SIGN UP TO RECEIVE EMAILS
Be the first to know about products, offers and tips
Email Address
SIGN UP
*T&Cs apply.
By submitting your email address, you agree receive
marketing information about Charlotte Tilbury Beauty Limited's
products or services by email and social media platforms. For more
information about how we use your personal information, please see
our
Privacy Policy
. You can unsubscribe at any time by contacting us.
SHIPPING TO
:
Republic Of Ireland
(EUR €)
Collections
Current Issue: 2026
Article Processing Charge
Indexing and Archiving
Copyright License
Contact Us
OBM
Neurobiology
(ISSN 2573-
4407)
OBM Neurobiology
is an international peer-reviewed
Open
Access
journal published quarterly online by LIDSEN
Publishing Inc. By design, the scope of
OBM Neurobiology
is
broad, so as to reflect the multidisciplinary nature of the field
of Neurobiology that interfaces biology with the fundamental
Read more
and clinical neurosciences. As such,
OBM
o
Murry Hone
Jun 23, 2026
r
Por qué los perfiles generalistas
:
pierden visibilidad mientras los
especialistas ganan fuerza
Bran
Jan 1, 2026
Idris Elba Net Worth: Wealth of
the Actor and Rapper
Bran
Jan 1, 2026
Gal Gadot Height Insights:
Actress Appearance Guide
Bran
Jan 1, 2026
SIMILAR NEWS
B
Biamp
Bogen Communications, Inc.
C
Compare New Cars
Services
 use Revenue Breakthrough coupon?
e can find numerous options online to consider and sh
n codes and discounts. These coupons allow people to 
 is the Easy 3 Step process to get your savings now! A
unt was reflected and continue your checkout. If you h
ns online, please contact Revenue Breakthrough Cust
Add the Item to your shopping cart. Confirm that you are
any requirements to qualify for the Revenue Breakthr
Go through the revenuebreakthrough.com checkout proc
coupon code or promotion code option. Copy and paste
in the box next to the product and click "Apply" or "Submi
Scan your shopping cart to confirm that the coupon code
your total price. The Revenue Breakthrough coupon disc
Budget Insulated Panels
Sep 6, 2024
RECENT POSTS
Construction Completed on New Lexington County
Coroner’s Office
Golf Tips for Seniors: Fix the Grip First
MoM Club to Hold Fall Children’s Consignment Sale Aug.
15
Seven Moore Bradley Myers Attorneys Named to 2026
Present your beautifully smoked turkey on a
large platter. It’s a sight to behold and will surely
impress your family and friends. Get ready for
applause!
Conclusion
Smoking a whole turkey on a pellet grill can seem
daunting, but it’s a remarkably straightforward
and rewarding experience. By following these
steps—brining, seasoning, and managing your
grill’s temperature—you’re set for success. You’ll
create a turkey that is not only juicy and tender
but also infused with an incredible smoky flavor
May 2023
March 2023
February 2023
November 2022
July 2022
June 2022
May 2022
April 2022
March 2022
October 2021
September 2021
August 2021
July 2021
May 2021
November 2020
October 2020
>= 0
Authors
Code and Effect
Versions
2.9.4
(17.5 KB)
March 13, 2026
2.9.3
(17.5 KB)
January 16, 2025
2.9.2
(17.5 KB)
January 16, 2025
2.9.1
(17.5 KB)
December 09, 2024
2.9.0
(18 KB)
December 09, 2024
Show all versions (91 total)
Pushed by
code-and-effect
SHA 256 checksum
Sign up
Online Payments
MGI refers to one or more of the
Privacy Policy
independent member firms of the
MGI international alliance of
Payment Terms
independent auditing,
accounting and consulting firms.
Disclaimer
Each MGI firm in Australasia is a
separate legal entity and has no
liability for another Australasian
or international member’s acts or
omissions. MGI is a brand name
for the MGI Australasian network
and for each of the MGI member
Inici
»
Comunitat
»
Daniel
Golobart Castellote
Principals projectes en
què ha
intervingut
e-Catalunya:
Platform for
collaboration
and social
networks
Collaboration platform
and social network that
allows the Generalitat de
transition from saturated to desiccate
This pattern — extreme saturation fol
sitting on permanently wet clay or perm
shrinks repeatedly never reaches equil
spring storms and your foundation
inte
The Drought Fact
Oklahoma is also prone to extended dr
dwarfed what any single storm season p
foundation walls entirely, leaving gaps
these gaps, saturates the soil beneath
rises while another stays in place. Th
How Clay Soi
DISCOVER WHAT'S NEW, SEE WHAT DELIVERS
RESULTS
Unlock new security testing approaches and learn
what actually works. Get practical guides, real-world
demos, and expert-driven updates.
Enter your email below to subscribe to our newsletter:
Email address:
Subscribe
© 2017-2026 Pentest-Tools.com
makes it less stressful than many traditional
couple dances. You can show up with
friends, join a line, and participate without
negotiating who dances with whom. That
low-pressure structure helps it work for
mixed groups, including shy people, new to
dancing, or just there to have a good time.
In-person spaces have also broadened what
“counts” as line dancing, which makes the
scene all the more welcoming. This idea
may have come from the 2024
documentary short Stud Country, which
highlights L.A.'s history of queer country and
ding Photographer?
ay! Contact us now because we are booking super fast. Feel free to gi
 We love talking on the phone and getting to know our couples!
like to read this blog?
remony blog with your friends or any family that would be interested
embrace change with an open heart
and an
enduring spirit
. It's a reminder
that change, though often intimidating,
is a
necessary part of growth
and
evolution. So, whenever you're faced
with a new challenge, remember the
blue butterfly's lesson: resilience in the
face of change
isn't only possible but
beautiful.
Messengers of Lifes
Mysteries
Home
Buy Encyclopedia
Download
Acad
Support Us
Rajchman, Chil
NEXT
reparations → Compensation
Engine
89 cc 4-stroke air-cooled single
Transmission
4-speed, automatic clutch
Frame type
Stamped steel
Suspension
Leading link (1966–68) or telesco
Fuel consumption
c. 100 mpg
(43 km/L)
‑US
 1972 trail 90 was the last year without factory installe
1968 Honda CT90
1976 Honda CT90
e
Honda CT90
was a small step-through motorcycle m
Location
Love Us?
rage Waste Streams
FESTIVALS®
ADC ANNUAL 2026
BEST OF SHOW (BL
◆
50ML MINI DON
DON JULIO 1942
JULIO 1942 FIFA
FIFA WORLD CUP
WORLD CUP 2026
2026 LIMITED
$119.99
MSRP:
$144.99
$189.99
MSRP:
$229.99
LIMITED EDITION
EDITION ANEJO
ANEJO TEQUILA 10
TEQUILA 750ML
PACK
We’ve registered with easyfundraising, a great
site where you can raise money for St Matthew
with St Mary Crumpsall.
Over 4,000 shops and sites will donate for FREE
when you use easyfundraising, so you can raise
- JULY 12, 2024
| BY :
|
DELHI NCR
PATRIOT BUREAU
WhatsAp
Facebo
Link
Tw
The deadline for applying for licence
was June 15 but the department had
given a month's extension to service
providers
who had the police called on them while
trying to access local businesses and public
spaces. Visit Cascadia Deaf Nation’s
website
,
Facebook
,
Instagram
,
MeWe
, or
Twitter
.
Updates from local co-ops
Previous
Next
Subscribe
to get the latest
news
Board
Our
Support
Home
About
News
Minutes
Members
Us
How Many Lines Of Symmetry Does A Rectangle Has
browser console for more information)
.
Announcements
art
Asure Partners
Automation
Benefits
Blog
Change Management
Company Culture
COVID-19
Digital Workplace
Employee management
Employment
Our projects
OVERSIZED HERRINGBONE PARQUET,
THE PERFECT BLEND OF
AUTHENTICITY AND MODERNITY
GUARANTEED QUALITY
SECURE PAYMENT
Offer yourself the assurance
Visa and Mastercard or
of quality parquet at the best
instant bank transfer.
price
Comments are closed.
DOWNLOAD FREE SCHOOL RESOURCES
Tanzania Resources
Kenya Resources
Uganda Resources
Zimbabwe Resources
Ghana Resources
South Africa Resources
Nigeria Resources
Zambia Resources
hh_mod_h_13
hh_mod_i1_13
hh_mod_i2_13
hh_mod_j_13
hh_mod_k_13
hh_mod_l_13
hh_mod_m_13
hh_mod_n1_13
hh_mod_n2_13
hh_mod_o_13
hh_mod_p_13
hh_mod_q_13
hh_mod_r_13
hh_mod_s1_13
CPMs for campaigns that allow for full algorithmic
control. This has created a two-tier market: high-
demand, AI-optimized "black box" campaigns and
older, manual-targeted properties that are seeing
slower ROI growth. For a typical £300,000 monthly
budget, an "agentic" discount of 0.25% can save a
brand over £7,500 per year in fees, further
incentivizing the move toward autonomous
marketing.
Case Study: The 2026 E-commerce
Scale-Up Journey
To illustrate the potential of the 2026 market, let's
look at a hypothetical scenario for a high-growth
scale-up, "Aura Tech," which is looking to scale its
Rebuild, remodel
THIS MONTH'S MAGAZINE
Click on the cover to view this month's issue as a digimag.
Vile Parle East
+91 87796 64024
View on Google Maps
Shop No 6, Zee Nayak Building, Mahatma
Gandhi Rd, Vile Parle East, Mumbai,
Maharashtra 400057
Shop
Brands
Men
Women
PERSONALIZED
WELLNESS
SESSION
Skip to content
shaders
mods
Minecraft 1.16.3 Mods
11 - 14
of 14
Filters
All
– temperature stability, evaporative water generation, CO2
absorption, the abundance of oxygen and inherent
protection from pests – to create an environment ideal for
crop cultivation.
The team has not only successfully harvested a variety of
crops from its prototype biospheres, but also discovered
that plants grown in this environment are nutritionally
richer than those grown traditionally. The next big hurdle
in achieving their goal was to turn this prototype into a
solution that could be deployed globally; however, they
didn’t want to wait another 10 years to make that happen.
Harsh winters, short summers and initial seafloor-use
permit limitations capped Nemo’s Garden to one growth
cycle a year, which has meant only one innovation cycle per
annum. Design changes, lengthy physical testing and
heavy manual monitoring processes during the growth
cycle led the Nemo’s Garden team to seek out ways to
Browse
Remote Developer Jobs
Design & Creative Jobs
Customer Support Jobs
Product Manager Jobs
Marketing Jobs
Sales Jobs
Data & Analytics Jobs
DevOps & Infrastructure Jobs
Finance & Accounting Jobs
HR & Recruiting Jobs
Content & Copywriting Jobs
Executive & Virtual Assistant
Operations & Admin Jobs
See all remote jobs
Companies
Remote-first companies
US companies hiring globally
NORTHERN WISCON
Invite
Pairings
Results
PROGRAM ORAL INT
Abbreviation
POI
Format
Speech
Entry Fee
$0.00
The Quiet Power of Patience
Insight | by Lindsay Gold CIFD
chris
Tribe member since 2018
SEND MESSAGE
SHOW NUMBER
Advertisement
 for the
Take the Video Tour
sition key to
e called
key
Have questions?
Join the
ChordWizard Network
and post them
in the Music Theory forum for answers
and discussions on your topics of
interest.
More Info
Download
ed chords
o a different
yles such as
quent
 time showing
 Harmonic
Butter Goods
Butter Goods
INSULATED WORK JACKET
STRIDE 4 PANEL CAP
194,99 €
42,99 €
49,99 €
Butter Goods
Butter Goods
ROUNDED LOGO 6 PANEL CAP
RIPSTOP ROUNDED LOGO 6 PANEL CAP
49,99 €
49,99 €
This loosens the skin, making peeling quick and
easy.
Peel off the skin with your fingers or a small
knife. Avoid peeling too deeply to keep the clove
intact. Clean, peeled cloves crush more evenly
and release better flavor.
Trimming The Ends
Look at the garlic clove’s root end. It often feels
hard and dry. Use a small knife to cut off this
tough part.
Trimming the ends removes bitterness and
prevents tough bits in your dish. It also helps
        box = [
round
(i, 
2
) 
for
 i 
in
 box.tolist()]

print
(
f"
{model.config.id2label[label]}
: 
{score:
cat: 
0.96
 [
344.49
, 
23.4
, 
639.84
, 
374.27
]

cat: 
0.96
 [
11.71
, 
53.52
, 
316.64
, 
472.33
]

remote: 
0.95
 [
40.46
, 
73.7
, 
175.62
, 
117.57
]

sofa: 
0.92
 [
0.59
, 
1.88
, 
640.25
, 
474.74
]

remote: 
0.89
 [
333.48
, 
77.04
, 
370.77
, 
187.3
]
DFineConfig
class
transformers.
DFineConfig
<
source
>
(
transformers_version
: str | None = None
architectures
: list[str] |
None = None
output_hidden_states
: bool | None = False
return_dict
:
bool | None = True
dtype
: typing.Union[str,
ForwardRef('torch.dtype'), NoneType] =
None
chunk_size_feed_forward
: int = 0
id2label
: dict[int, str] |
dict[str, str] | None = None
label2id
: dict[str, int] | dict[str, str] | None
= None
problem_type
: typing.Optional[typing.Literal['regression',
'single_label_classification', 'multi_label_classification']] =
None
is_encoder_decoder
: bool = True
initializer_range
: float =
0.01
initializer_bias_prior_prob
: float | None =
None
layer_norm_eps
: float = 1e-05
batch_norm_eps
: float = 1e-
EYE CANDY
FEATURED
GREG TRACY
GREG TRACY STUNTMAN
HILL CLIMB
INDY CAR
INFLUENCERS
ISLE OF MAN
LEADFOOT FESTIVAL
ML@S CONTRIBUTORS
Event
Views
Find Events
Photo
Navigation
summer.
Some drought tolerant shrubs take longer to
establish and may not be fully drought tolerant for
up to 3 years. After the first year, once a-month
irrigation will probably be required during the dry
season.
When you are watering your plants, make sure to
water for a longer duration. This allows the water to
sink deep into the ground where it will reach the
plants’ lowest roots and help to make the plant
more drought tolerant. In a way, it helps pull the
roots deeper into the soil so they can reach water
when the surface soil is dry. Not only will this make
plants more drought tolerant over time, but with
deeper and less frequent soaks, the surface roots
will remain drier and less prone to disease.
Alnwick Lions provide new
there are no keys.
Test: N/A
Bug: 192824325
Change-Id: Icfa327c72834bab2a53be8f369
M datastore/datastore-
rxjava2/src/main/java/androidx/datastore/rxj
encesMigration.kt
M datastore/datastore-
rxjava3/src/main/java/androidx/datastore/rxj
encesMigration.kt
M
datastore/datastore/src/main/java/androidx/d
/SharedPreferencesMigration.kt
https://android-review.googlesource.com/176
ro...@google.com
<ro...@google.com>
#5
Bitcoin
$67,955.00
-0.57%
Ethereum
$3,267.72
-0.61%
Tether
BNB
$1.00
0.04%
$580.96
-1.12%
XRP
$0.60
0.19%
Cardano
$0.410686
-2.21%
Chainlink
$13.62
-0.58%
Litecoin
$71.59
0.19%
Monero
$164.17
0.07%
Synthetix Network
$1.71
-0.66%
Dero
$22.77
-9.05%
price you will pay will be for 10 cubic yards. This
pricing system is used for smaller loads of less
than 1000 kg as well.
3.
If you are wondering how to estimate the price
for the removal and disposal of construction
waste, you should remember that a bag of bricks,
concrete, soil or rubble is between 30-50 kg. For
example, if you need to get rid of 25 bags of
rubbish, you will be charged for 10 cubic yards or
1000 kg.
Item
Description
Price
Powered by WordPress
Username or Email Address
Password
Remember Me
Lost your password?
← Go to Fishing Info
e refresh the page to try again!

- [EXERCISE REQUIREMENTS] Look above for the line holding "with St Mary Crumpsall." and the line holding "who had the police called on them while". Retype both, and every line between them, word for word and nothing else.

- [TASK RESPONSE]
with St Mary Crumpsall.
Over 4,000 shops and sites will donate for FREE
when you use easyfundraising, so you can raise
- JULY 12, 2024
| BY :
|
DELHI NCR
PATRIOT BUREAU
WhatsAp
Facebo
Link
Tw
The deadline for applying for licence
was June 15 but the department had
given a month's extension to service
providers
who had the police called on them while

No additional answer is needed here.